Task prompt
Some lines below hold "down". Pick them out and copy them.
**** Source records
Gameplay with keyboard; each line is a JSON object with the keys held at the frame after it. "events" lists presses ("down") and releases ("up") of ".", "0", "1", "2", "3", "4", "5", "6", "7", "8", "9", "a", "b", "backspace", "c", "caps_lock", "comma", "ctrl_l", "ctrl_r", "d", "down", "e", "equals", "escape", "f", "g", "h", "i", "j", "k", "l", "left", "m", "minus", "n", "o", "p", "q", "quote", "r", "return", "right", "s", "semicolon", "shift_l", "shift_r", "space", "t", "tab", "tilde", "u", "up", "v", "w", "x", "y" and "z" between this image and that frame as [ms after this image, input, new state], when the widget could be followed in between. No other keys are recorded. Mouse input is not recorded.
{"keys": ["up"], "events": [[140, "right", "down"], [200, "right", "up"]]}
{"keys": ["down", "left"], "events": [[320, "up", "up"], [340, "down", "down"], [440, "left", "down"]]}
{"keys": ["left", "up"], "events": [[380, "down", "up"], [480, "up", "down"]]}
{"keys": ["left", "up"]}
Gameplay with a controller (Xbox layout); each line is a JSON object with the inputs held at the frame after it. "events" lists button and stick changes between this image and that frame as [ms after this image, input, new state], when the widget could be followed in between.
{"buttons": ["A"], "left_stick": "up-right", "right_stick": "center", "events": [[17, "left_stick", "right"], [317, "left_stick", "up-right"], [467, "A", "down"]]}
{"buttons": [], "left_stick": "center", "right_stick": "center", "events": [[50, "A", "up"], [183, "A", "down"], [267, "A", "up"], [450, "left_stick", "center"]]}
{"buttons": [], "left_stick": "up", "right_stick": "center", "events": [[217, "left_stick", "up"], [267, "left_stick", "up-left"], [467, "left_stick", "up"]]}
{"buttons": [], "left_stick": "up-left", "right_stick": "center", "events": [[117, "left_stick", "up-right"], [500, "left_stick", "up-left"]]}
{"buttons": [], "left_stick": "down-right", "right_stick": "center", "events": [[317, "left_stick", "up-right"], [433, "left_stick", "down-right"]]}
********
Response
Gameplay with keyboard; each line is a JSON object with the keys held at the frame after it. "events" lists presses ("down") and releases ("up") of ".", "0", "1", "2", "3", "4", "5", "6", "7", "8", "9", "a", "b", "backspace", "c", "caps_lock", "comma", "ctrl_l", "ctrl_r", "d", "down", "e", "equals", "escape", "f", "g", "h", "i", "j", "k", "l", "left", "m", "minus", "n", "o", "p", "q", "quote", "r", "return", "right", "s", "semicolon", "shift_l", "shift_r", "space", "t", "tab", "tilde", "u", "up", "v", "w", "x", "y" and "z" between this image and that frame as [ms after this image, input, new state], when the widget could be followed in between. No other keys are recorded. Mouse input is not recorded.
{"keys": ["up"], "events": [[140, "right", "down"], [200, "right", "up"]]}
{"keys": ["down", "left"], "events": [[320, "up", "up"], [340, "down", "down"], [440, "left", "down"]]}
{"keys": ["left", "up"], "events": [[380, "down", "up"], [480, "up", "down"]]}
{"buttons": ["A"], "left_stick": "up-right", "right_stick": "center", "events": [[17, "left_stick", "right"], [317, "left_stick", "up-right"], [467, "A", "down"]]}
{"buttons": [], "left_stick": "center", "right_stick": "center", "events": [[50, "A", "up"], [183, "A", "down"], [267, "A", "up"], [450, "left_stick", "center"]]}
{"buttons": [], "left_stick": "down-right", "right_stick": "center", "events": [[317, "left_stick", "up-right"], [433, "left_stick", "down-right"]]}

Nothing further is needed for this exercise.